How is this different from a blog?

Well, a blog can be, "look at my pictures from my weekend!" followed by twenty pictures you did not ask to see (but still enjoy looking at! Seriously, friends, seriously.)

A blog also might also read like a laundry-list of activities, juxtaposed with thoughts from those activities.

"Today I took the dog for a walk, and was thinking that man, I should do this more often! When the dog poops outdoors, it is SO much easier to clean up!"

Yes, cheap joke, but stay with me - we're ranting about blogs.

The complex blogger might go even further, and get a bit post-modern in his or her entry, acknowledging the role of the reader, such as:

"You might be thinking, hey stupid, you should have known about the pooping patterns of dogs BEFORE you purchased that animal. What can I say? I'm from the City."

I have no idea if the "the" in "the City" is supposed to be capitalized, and I refuse to look it up in this context - a reference to San Francisco.

[Transition...]

To this day, I honestly get confused when someone calls Frisco "the city." Since my mid-twenties, I have been a stickler for people using the appropriate or nearly appropriate, or a closely accurate words to describe specific things. I don't know if it's just getting old, or I don't want to assume I know what people mean when they say something vague, like "the city."

You're going where? Oh, SF. Why didn't you just say so? You know, there are lots of cities. In fact, San Jose AND San Diego have more people than San Fran. Look it up. It's true.

The OTHER thing I deplore about San Francisco is the disdain for Los Angeles. I suppose it isn't representative of the entire city, and so I shouldn't characterize it as such. But man, when you're in the city by the bay, and you mention you're from LA, watch out.

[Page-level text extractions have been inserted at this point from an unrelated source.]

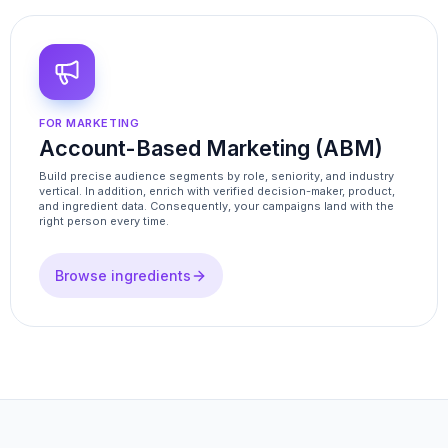
FOR MARKETING
Account-Based Marketing (ABM)
Build precise audience segments by role, seniority, and industry
vertical. In addition, enrich with verified decision-maker, product,
and ingredient data. Consequently, your campaigns land with the
right person every time.
Browse ingredients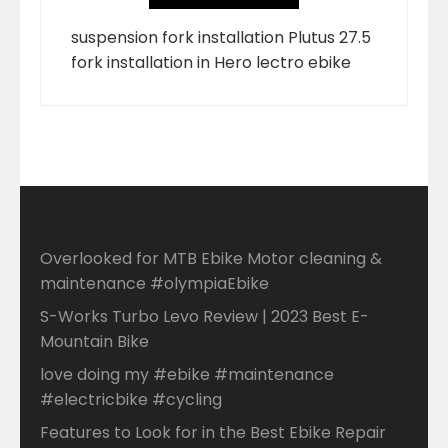
suspension fork installation Plutus 27.5
fork installation in Hero lectro ebike
Overlooked for MTB Ebike Motor cleaning &
maintenance #olympiaEbike
S-Works Turbo Levo Review | 2023 Best E-
Mountain Bike
love doing my #ebike #maintenance
#electricbike #cycling
Features to Look for in the Best Ebike Repair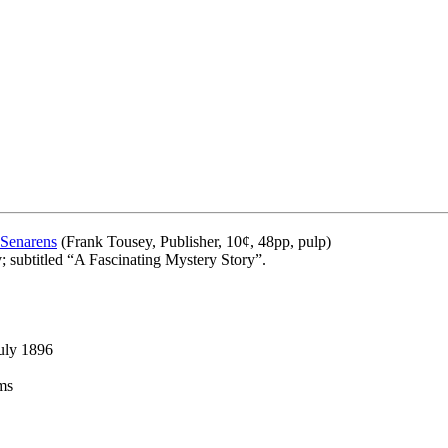
 Senarens
(Frank Tousey, Publisher, 10¢, 48pp, pulp)
; subtitled “A Fascinating Mystery Story”.
uly 1896
ms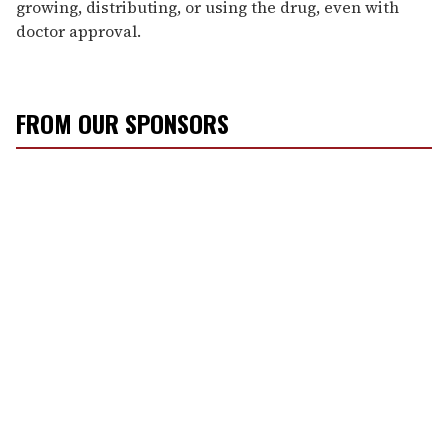
growing, distributing, or using the drug, even with
doctor approval.
FROM OUR SPONSORS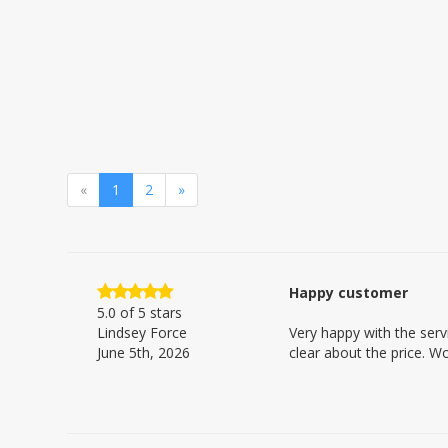
«
1
2
»
Happy customer
5.0
of 5 stars
Lindsey Force
Very happy with the serv
June 5th, 2026
clear about the price. W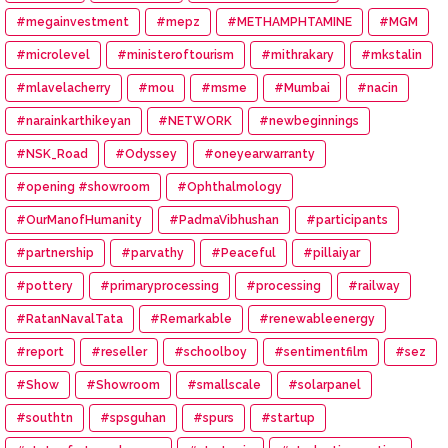
#megainvestment
#mepz
#METHAMPHTAMINE
#MGM
#microlevel
#ministeroftourism
#mithrakary
#mkstalin
#mlavelacherry
#mou
#msme
#Mumbai
#nacin
#narainkarthikeyan
#NETWORK
#newbeginnings
#NSK_Road
#Odyssey
#oneyearwarranty
#opening #showroom
#Ophthalmology
#OurManofHumanity
#PadmaVibhushan
#participants
#partnership
#parvathy
#Peaceful
#pillaiyar
#pottery
#primaryprocessing
#processing
#railway
#RatanNavalTata
#Remarkable
#renewableenergy
#report
#reseller
#schoolboy
#sentimentfilm
#sez
#Show
#Showroom
#smallscale
#solarpanel
#southtn
#spsguhan
#spurs
#startup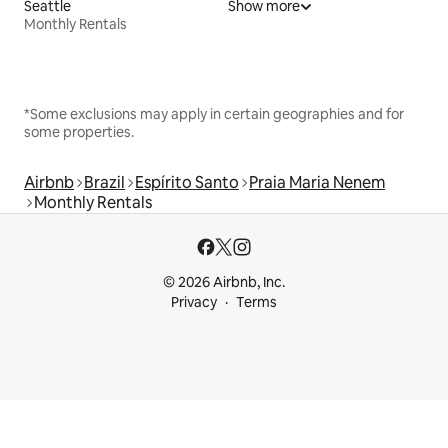
Seattle
Show more
Monthly Rentals
*Some exclusions may apply in certain geographies and for
some properties.
Airbnb
Brazil
Espírito Santo
Praia Maria Nenem
Monthly Rentals
© 2026 Airbnb, Inc.
Privacy
Terms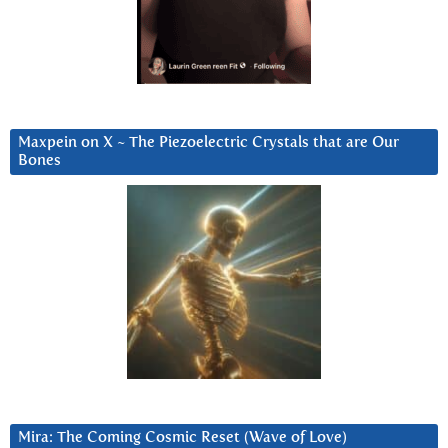
Maxpein on X ~ The Piezoelectric Crystals that are Our
Bones
Mira: The Coming Cosmic Reset (Wave of Love)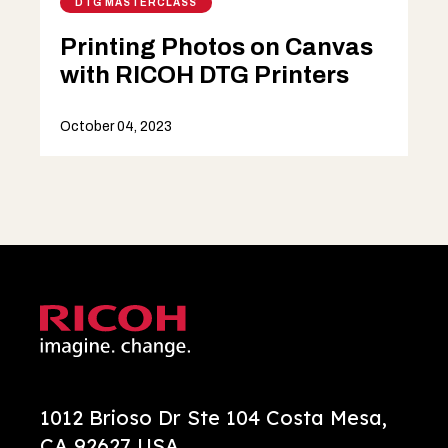
DTG MASTERCLASS
Printing Photos on Canvas
with RICOH DTG Printers
October 04, 2023
1012 Brioso Dr Ste 104 Costa Mesa,
CA 92627 USA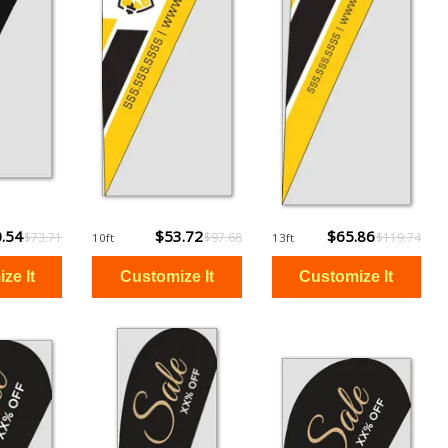
.54
$53.72
$65.86
$73.71
$97.68
$119.74
10ft
13ft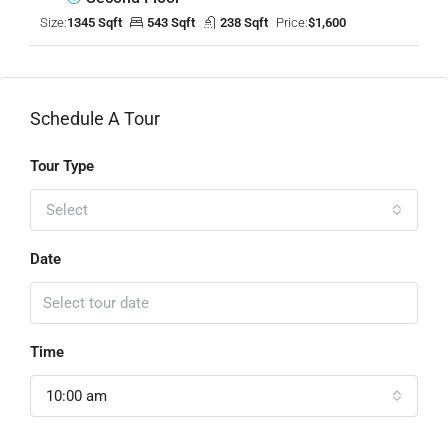
Size:
1345 Sqft
543 Sqft
238 Sqft
Price:
$1,600
Schedule A Tour
Tour Type
Select
Date
Time
10:00 am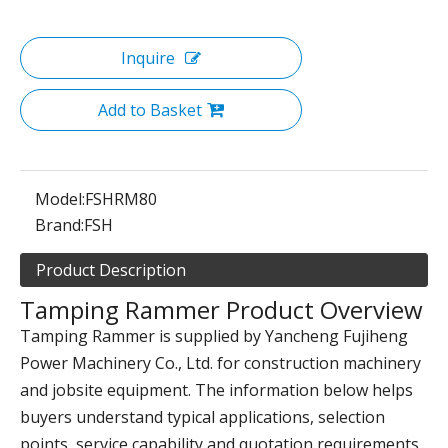
Inquire
Add to Basket
Model:
FSHRM80
Brand:
FSH
Product Description
Tamping Rammer Product Overview
Tamping Rammer is supplied by Yancheng Fujiheng
Power Machinery Co., Ltd. for construction machinery
and jobsite equipment. The information below helps
buyers understand typical applications, selection
points, service capability and quotation requirements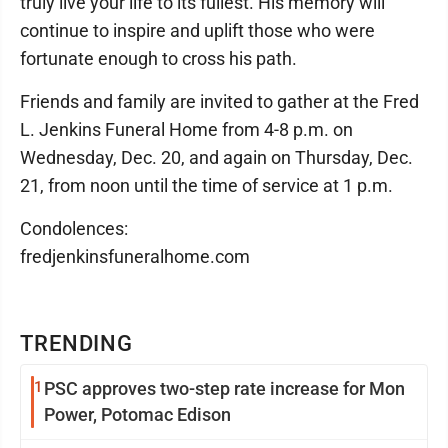
truly live your life to its fullest. His memory will
continue to inspire and uplift those who were
fortunate enough to cross his path.
Friends and family are invited to gather at the Fred
L. Jenkins Funeral Home from 4-8 p.m. on
Wednesday, Dec. 20, and again on Thursday, Dec.
21, from noon until the time of service at 1 p.m.
Condolences:
fredjenkinsfuneralhome.com
TRENDING
1
PSC approves two-step rate increase for Mon
Power, Potomac Edison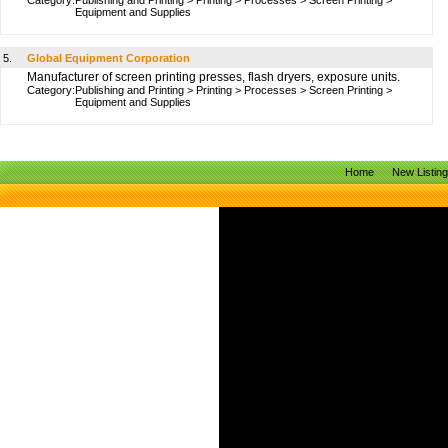
Category:
Publishing and Printing
>
Printing
>
Processes
>
Screen Printing
>
Equipment and Supplies
5.
Global Equipment Corporation
Manufacturer of screen printing presses, flash dryers, exposure units.
Category:
Publishing and Printing
>
Printing
>
Processes
>
Screen Printing
>
Equipment and Supplies
Home
New Listin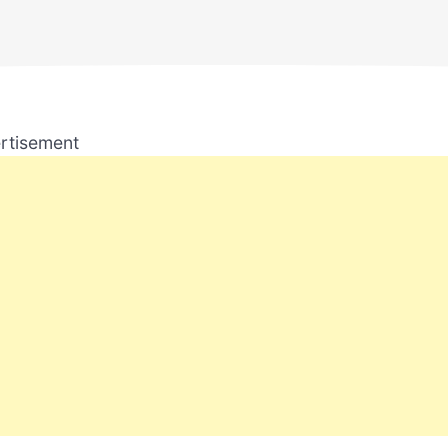
rtisement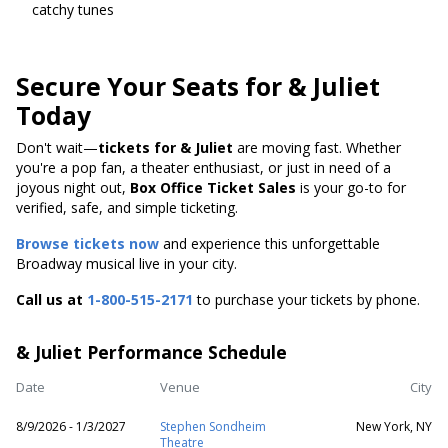
catchy tunes
Secure Your Seats for & Juliet
Today
Don't wait—
tickets for & Juliet
are moving fast. Whether
you're a pop fan, a theater enthusiast, or just in need of a
joyous night out,
Box Office Ticket Sales
is your go-to for
verified, safe, and simple ticketing.
Browse tickets now
and experience this unforgettable
Broadway musical live in your city.
Call us at
1-800-515-2171
to purchase your tickets by phone.
& Juliet Performance Schedule
Date
Venue
City
8/9/2026 - 1/3/2027
Stephen Sondheim
New York, NY
Theatre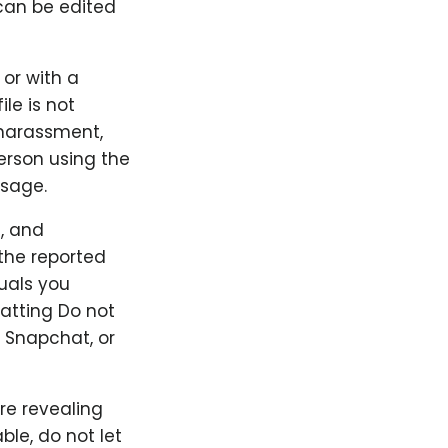
can be edited
 or with a
ile is not
 harassment,
person using the
ssage.
, and
the reported
duals you
hatting Do not
 Snapchat, or
re revealing
le, do not let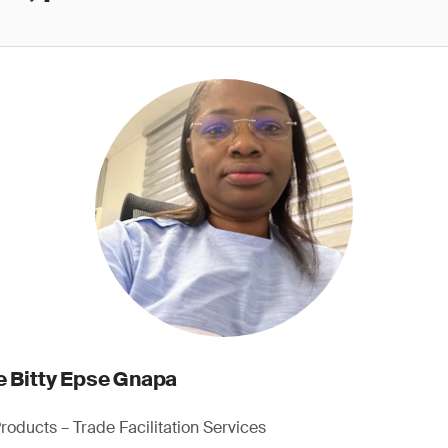
e Bitty Epse Gnapa
roducts – Trade Facilitation Services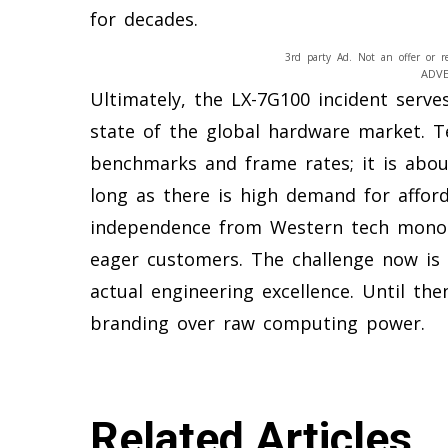
for decades.
3rd party Ad. Not an offer or r
ADV
Ultimately, the LX-7G100 incident serve
state of the global hardware market. T
benchmarks and frame rates; it is about
long as there is high demand for affor
independence from Western tech monopo
eager customers. The challenge now is 
actual engineering excellence. Until th
branding over raw computing power.
Related Articles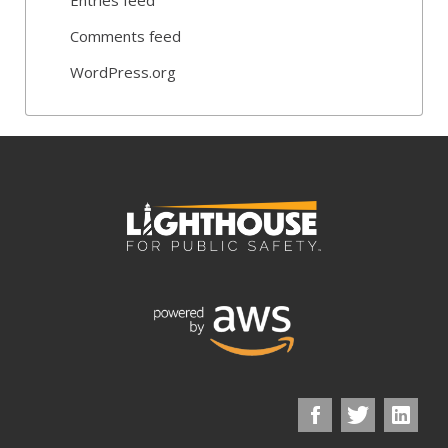
Comments feed
WordPress.org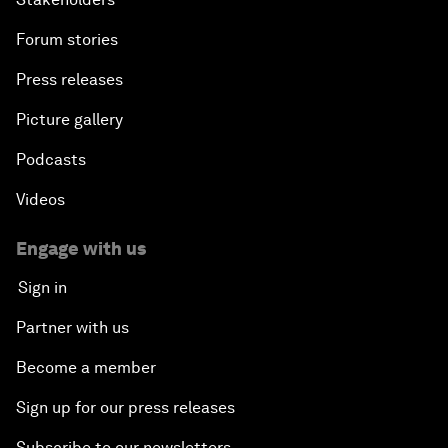
An Insight, An Idea with Andrea Bocelli
Forum stories
The End of Blindness
Press releases
The Geo-Economics of Energy
Picture gallery
Podcasts
China’s Impact as a Global Investor
Videos
Forum Debate: Leadership in Crisis
Engage with us
Global Health Security
Sign in
Partner with us
The Future of Ukraine
Become a member
Turkey's Vision for the G20
Sign up for our press releases
The End of Antibiotics
Subscribe to our newsletters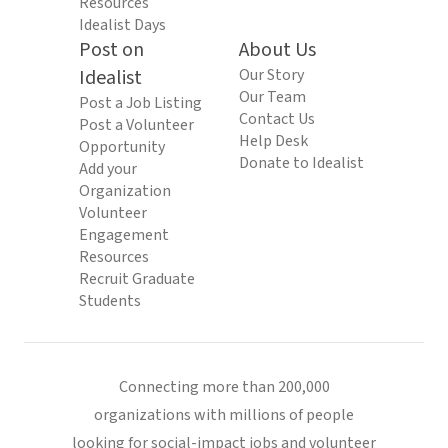
Resources
Idealist Days
Post on
About Us
Idealist
Our Story
Our Team
Post a Job Listing
Contact Us
Post a Volunteer
Help Desk
Opportunity
Donate to Idealist
Add your
Organization
Volunteer
Engagement
Resources
Recruit Graduate
Students
Connecting more than 200,000
organizations with millions of people
looking for social-impact jobs and volunteer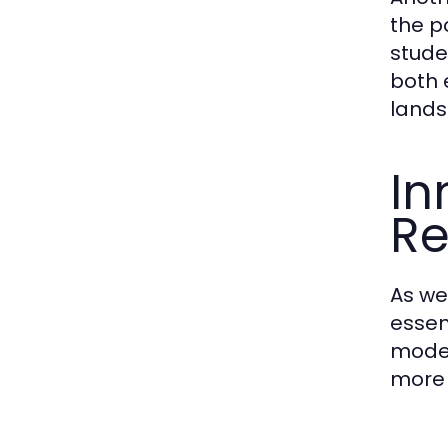
the p
stude
both 
lands
In
R
As we
essen
model
more 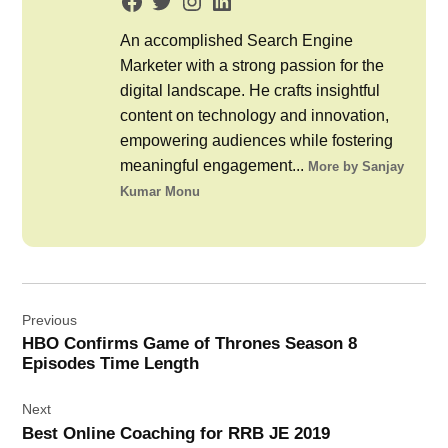
An accomplished Search Engine
Marketer with a strong passion for the
digital landscape. He crafts insightful
content on technology and innovation,
empowering audiences while fostering
meaningful engagement...
More by Sanjay
Kumar Monu
Post
Previous
navigation
HBO Confirms Game of Thrones Season 8
Episodes Time Length
Next
Best Online Coaching for RRB JE 2019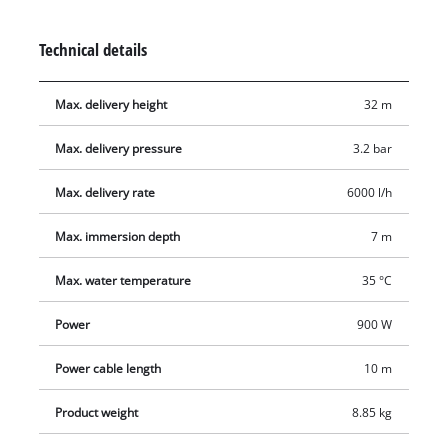
extremely durable. A high-quality mechanical seal largely
eliminates the need for maintenance. This submersible
Technical details
pressure pump is equipped with a float switch and two
suspension eyelets for securing a lowering rope.
Max. delivery height
32 m
Max. delivery pressure
3.2 bar
Max. delivery rate
6000 l/h
Max. immersion depth
7 m
Max. water temperature
35 °C
Power
900 W
Power cable length
10 m
Product weight
8.85 kg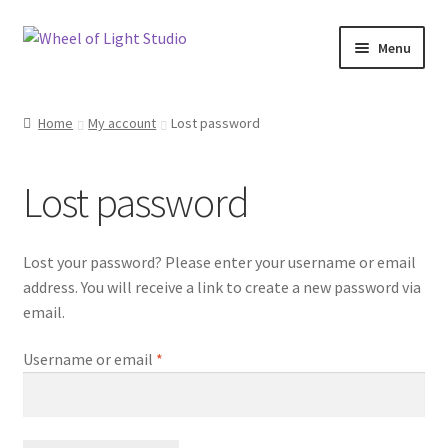
Skip
Skip
Menu
to
to
navigation
content
Shop
Home
My account
Lost password
Inspirations
Lost password
My account
Expand
Classes and Events
Lost your password? Please enter your username or email
child
address. You will receive a link to create a new password via
menu
Checkout
email.
Expand
Required
Username or email
*
About Us
child
menu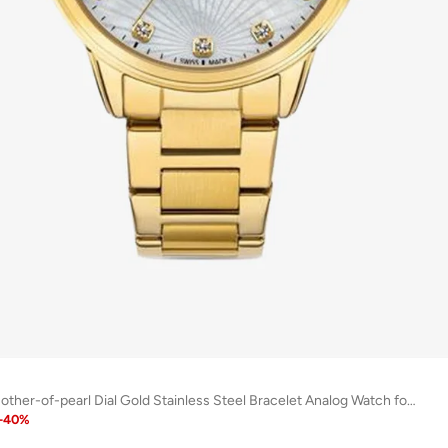
Canova White Mother-of-pearl Dial Gold Stainless Steel Bracelet Analog Watch for Women 34mm
-
40
%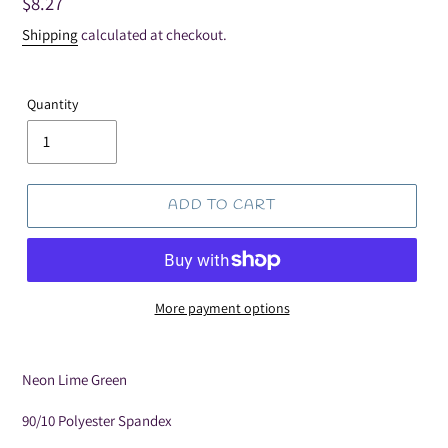
Regular
$8.27
price
Shipping
calculated at checkout.
Quantity
ADD TO CART
More payment options
Adding
product
Neon Lime Green
to
your
90/10 Polyester Spandex
cart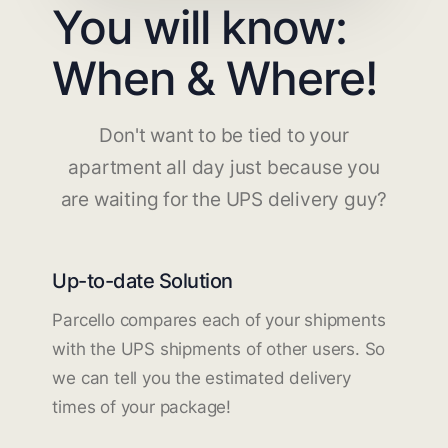
You will know:
When & Where!
Don't want to be tied to your
apartment all day just because you
are waiting for the UPS delivery guy?
Up-to-date Solution
Parcello compares each of your shipments
with the UPS shipments of other users. So
we can tell you the estimated delivery
times of your package!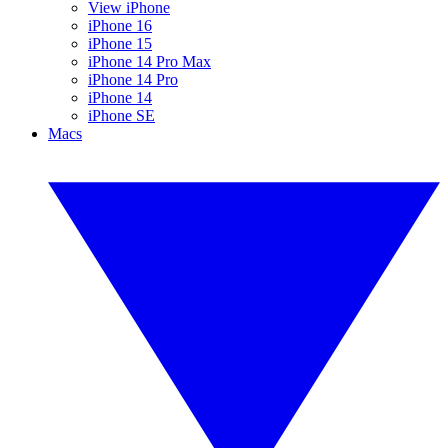
View iPhone
iPhone 16
iPhone 15
iPhone 14 Pro Max
iPhone 14 Pro
iPhone 14
iPhone SE
Macs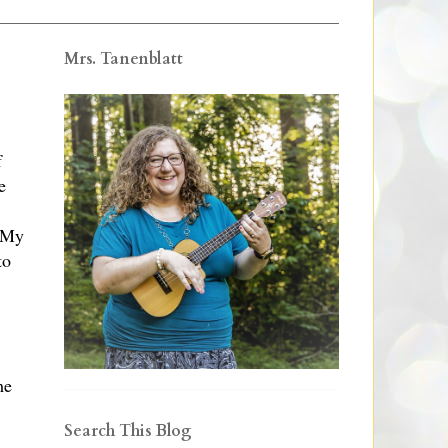
Mrs. Tanenblatt
f
e
. My
to
me
Search This Blog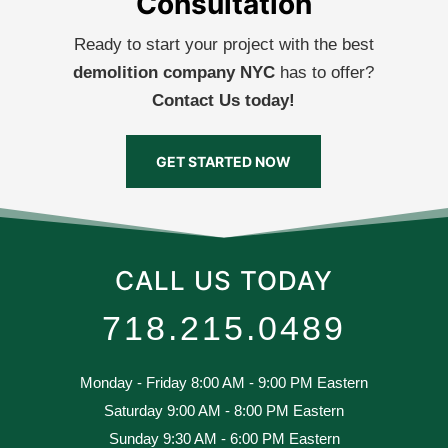
Consultation
Ready to start your project with the best
demolition company NYC
has to offer?
Contact Us today!
GET STARTED NOW
CALL US TODAY
718.215.0489
Monday - Friday 8:00 AM - 9:00 PM Eastern
Saturday 9:00 AM - 8:00 PM Eastern
Sunday 9:30 AM - 6:00 PM Eastern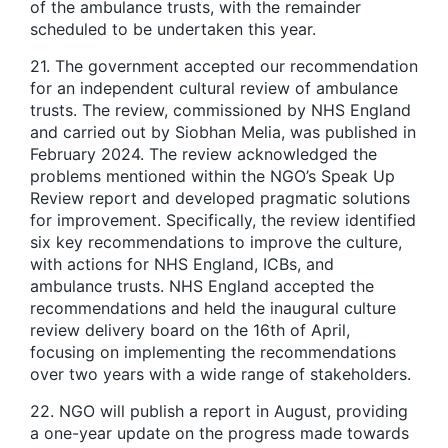
of the ambulance trusts, with the remainder
scheduled to be undertaken this year.
21. The government accepted our recommendation
for an independent cultural review of ambulance
trusts. The review, commissioned by NHS England
and carried out by Siobhan Melia, was published in
February 2024. The review acknowledged the
problems mentioned within the NGO’s Speak Up
Review report and developed pragmatic solutions
for improvement. Specifically, the review identified
six key recommendations to improve the culture,
with actions for NHS England, ICBs, and
ambulance trusts. NHS England accepted the
recommendations and held the inaugural culture
review delivery board on the 16th of April,
focusing on implementing the recommendations
over two years with a wide range of stakeholders.
22. NGO will publish a report in August, providing
a one-year update on the progress made towards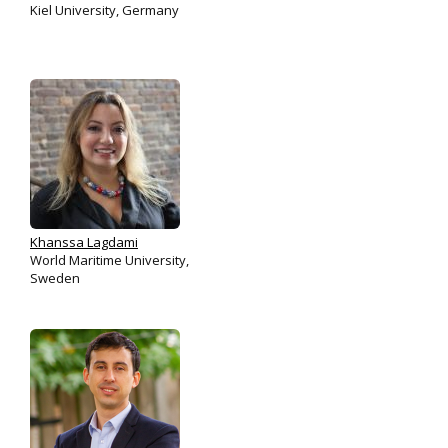
Kiel University, Germany
Khanssa Lagdami
World Maritime University,
Sweden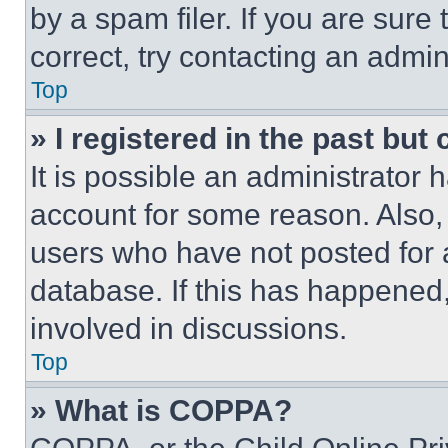
by a spam filer. If you are sure
correct, try contacting an admini
Top
» I registered in the past but
It is possible an administrator 
account for some reason. Also
users who have not posted for a
database. If this has happened,
involved in discussions.
Top
» What is COPPA?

Here are some things people - who I don't know very well, but have reason to be polite to - ie: they're friends with my friend who lives up in Nor Cal - have said when they find I'm from LA.

"Is it hard to breathe down there?"

"Do you like, drive a lot?"

"How are the movie stars?"

"Do you ever get sick of the superficiality?"

"What's your screenplay about?"

The answers:

No.
No.
Cool.
No.
A romantic comedy between a strict parking enforcement agent and a girl who breaks all the rules.

At least, that's what one of them is about.